L'Assemblée nationale a, en outre, précisé que pourraient
faire l'objet d'une réduction du montant de la redevance les moyens mis
à disposition de l'établissement public par les redevables, dans
la limite de 50 % de celle-ci. Cette précision revient à
reconnaître que certaines opérations sont en réalité
détachables de l'objet scientifique de la fouille.

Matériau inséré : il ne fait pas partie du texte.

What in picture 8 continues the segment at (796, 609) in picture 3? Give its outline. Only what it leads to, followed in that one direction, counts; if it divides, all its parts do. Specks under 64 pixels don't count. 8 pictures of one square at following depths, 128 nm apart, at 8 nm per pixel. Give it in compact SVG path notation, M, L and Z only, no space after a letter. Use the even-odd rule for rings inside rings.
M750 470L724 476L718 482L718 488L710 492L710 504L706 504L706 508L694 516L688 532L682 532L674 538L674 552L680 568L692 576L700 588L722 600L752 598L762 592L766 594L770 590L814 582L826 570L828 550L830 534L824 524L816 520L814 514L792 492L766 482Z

Enfin, sur proposition du gouvernement, l'Assemblée nationale a
fixé
de nouvelles modalités de calcul de la redevance
. La
distinction entre la redevance pour sondages et diagnostics et celle due pour
les opérations de fouilles demeure mais leurs modalités de calcul
sont profondément modifiées.
En dépit d'une rédaction qui a toutes les apparences de la
complexité, le dispositif prévu par le paragraphe II de l'article
4 vise en réalité à fixer un taux par mètre
carré permettant de couvrir le besoin de financement de
l'établissement qui a été estimé à environ
700 millions de francs. Ce chiffre qui représente le budget global de
l'archéologie préventive sur la base des données
disponibles pour l'année 1998 recouvre à la fois le chiffre
d'affaires de l'AFAN, mais également la valeur des prestations prises en
charge actuellement par les aménageurs (terrassements,
équipements de chantiers, ...). Une enquête nationale
réalisée par les services du ministère de la culture a
permis d'obtenir des données sur les opérations
exécutées. A partir de ces informations et des besoins de
financement de l'établissement, les formules de calcul ont pu être
arrêtées et les exonérations, évaluées.
Pour répondre aux critiques exprimées sur la complexité du
dispositif prévu initialement, a été fixé un taux
unique pour la redevance due au titre des sondages et diagnostics, soit
2,58 francs par m².
En matière de fouilles, la diversité des sites rencontrés
a conduit l'Assemblée nationale à retenir deux formules, l'une
concernant les sites stratifiés composés de la superposition de
vestiges d'époque successives et l'autre, les sites présentant
une accumulation de structures archéologiques (tombes, trous de poteaux
par exemple)
Cette formule, présente
l'avantage de la transparence
dans la
mesure où elle est assise sur les prescriptions des services
régionaux d'archéologie et qu'à ce titre,
elle laisse
une marge d'appréciation très faible à
l'établissement pour en fixer le montant
.
En revanche, si elle a le mérite de tenir compte du coût actuel de
l'archéologie,
elle ne permet pas de garantir sa capacité
à assurer de manière permanente les besoins de
l'établissement,
ce qui, dans un contexte de monopole, ne peut que
susciter des inquiétudes. En effet, l'étude
réalisée par les services du ministère ne porte que sur
une seule année. Or, compte tenu de la croissance exponentielle des
coûts de l'archéologie au cours de la dernière
décennie, on peut se demander si l'indexation des taux sur le coût
de la construction permettra à l'avenir à la redevance de couvrir
le coût d'exécution des fouilles archéologiques.